Defendant argues to represent self

? Over the defendant’s own objections, a judge has ordered additional psychiatric evaluation of a man facing the death penalty if convicted on charges that he murdered five people last year.

Darrell L. Stallings, 33, of Kansas City, Kan., is due for trial next week on five counts of capital murder. Ron Evans, an attorney with the Kansas Death Penalty Defense Unit, told Wyandotte County District Judge Thomas Boeding on Tuesday that a defense expert who examined Stallings determined he was so paranoid he could not help with his own defense.

Stallings, meanwhile, wants the court-appointed attorneys off his case so he can represent himself.

Mental illness questioned

Boeding said he would select two psychiatrists to conduct independent evaluations of Stallings and wanted them done quickly so the trial was not delayed.

Sheryl Lidtke, an assistant district attorney, strongly opposed the further evaluations, saying there wasn’t sufficient evidence indicating that Stallings had a mental illness or defect that made him unable to assist in his defense.

She said Stallings, one of two men charged in the killings, showed predictable emotions experienced by defendants facing trial, including depression and anxiety.
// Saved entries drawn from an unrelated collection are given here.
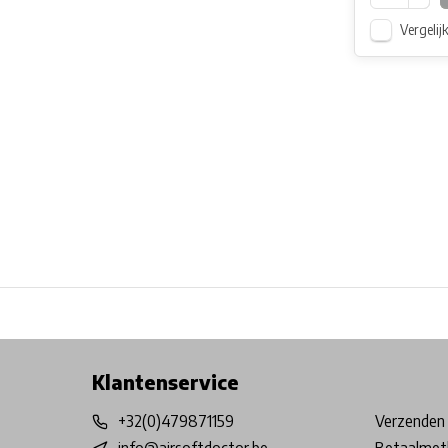
Vergelij
Free shipping from €99*
Inhouse Tech services!
Physical st
Klantenservice
+32(0)479871159
Verzenden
“He is looking at the death penalty, judge,” Lidtke said. “He’s scared and he should be.”

She said that although Stallings’ relationship with his own lawyers has become strained, that didn’t mean he is incompetent.

‘I want justice’

Addressing the court on his own behalf, Stallings too argued against additional evaluations.

“The defense-appointed counsel is trying to circumvent the legal system by avoiding the charge,” Stallings said. He then read from a book on Kansas courtroom procedures about a defendant’s right to dismiss his attorneys.

Stallings said his attorneys had not examined the evidence as thoroughly as he wanted them to. He said they questioned his competency in retaliation for his request to dismiss them, and asked that the trial proceed.

“These people want justice,” Stallings said of the victims’ families. “I want justice.”

Boeding ruled that he would address Stallings’ competency first and then take up his request to represent himself.

Shooting deaths

Stallings and Errik A. Harris, 27, also of Kansas City, Kan., are charged in a shooting rampage that left five people dead and another wounded on June 10, 2002.

Killed that morning were Trina Jennings, 26, Melvin Montague, 34, Destiny Wiles, 23, Samantha Sigler, 24, and Tameika Jackson, 24, all of Kansas City, Kan.

Stallings and Harris are charged with five counts of capital murder and one count each of attempted first-degree murder, unlawful discharge of a firearm and unlawful possession of a firearm.

The trial of Harris is scheduled for January.

Meanwhile, in a recent telephone interview with Kansas City television station KCTV, Stallings described his recollections of the incident but said he thought he “was not sane or reasonably responsible.”

Stallings said he was at a residence and confronted a man who he said had previously pulled a gun and threatened him and his mother.

In response to a question from KCTV’s Dana Wright, Stallings said he shot the man, who was not killed.

“He jumped up and he ran around in the house and I kept shooting at him,” Stallings said. “And in the process of shooting him I … may have hit some other people.”

Stallings said he chased the man to another house where he said he asked Jennings, seven months pregnant and hiding in a closet, about the incident involving his mother.

“I said, ‘Why did you set up the robbery of my mom? Why would you be involved with a thing of this nature?”‘ Stallings said.

Stallings said Jennings “was shot two times in the closet, and when she exited the closet she was shot several more times.”

Haunted by events

He said he was haunted by the shooting of Jackson. He said he did not know her but that she was a friend of his girlfriend who got in his car for a ride home. He said he wanted to get out of town but that the woman pressed him to take her all the way home.

“And before I knew it, she was in the street dead,” Stallings said.

Stallings told the interviewer he recalled firing that shot and remembered “very vividly” everything that happened that day.

“I cried and I pleaded to God to please let this be a dream, a nightmare,” he said. “To not let this be a reality to me.”

KCTV said the prosecutor’s office said that the interview with Stallings was now evidence in its case and that it would be unethical to comment on it.